If I had all the time in the world, I would write an article on shipping pallets or vernacular architecture in science fiction novels or global adhocism or something.
Mostly, I do far more mundane things like tend to databases or find pot sherds in crowded storerooms. On Saturday, I found myself working as an assistant to a second year M.A. student. Good times!
Recently, my old punk archaeology, North Dakota Man Camp project, and blogging buddy, Kostis Kourelis has suggested that we investigate the use of storage containers in a spontaneous, but structured way. What we really need is a simple application that allows a user to take a photo of a shipping container with a georeference and a small field for a description.

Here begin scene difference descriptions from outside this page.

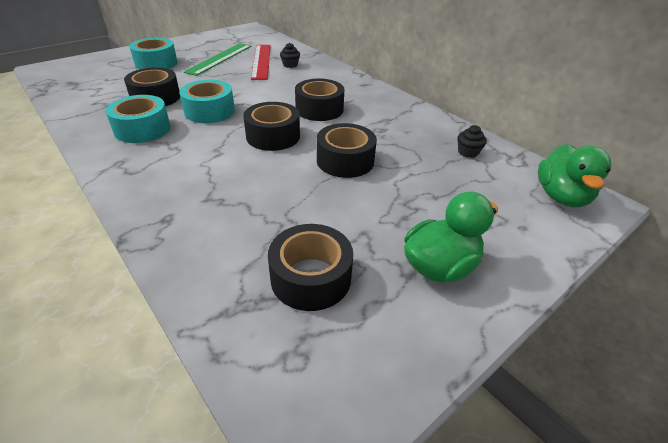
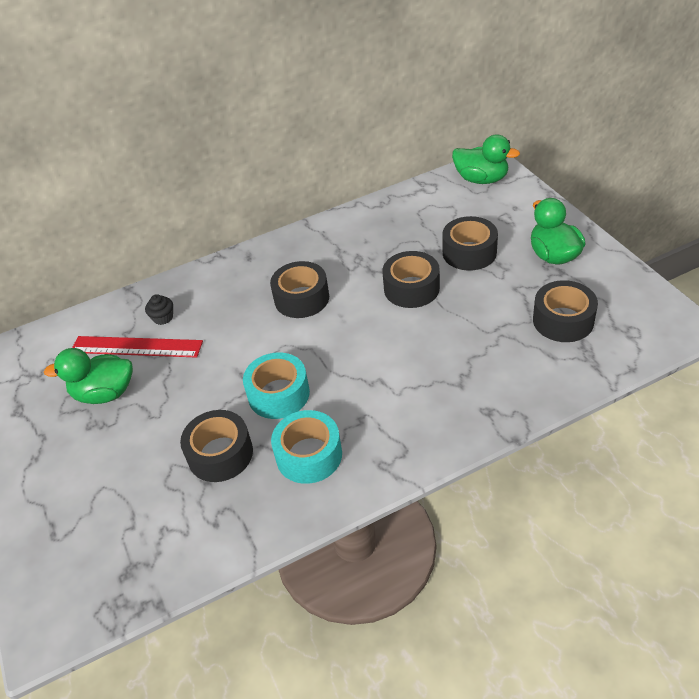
camera: 70 degrees left, 5 degrees up
turquoise tape [129,38,178,69] -> none
green ruler [184,43,251,76] -> green duck [44,348,133,404]
black tape [243,102,300,151] -> black tape moved to [442,216,498,271]
black cupcake [458,125,487,158] -> none

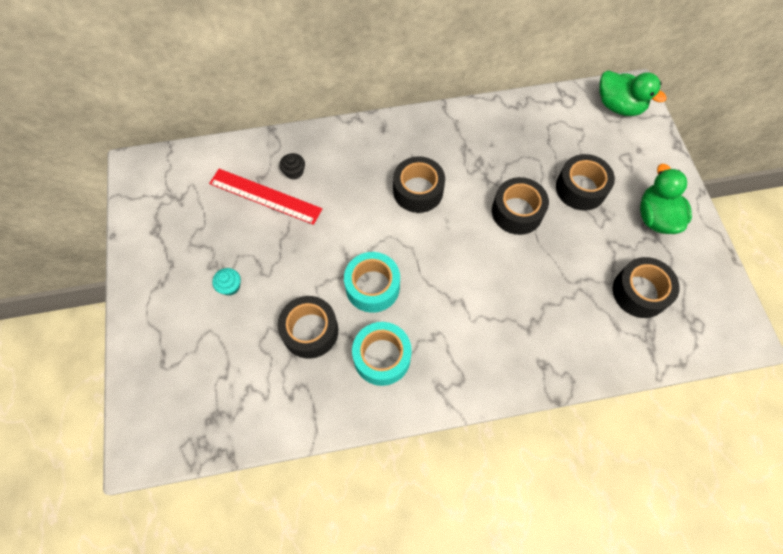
camera: 10 degrees right, 20 degrees up
green duck [44,348,133,404] -> none
none -> turquoise cupcake [212,268,241,296]

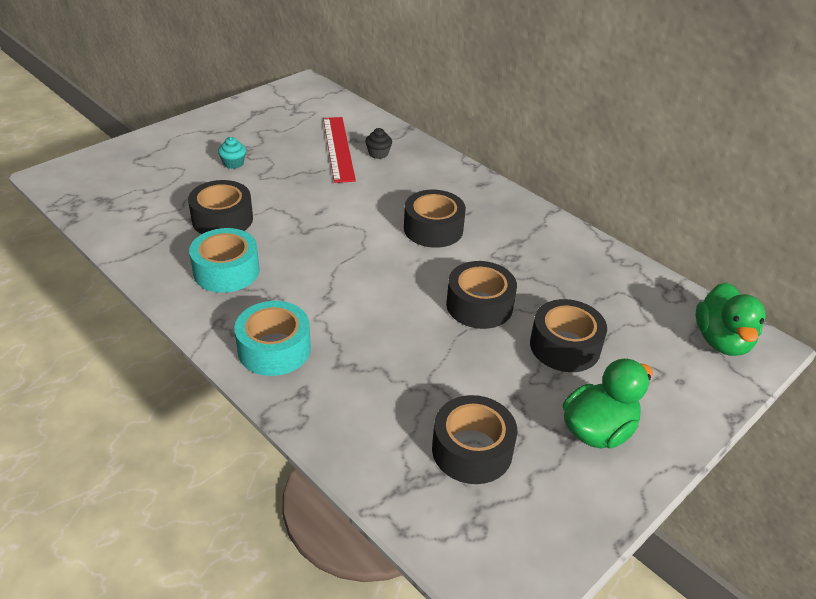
camera: 55 degrees right, 25 degrees down
turquoise tape [344,252,400,313] -> turquoise tape moved to [234,301,311,376]

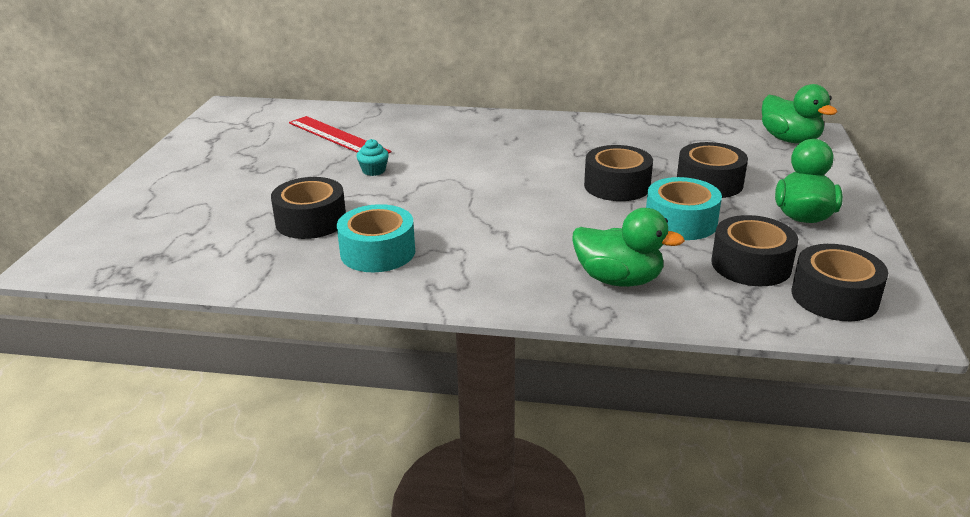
camera: 35 degrees left, 10 degrees down
turquoise cupcake [218,137,246,169] -> turquoise cupcake moved to [357,139,389,176]
turquoise tape [234,301,311,376] -> turquoise tape moved to [646,177,722,240]
black cupcake [365,128,392,159] -> none
black tape [404,190,466,248] -> black tape moved to [791,244,888,321]
none -> green duck [572,208,685,287]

We don’t have that yet, but we’d be open to someone developing that for us. (In fact, to make the application completely awesome, we’d have a very simple option for “shipping container,” “pallet,” or “blue tarp” representing the holy trinity of ad hoc construction material). Our users, to glom on to Kostis’s idea, would shoot photos and then another group of more committed users would use an online crowd-sourced tagging and filtering program to refine our database and to provide a foundation upon which our vernacular analysis could develop.
Since we don’t have an application or a crowd sourcing platform or even a group of committed (and insane) colleagues from around the world, I’ll just post a few photos of shipping containers used as housing from the beach below the site of Kourion. They seem to serve to house guest workers at the seaside taverna.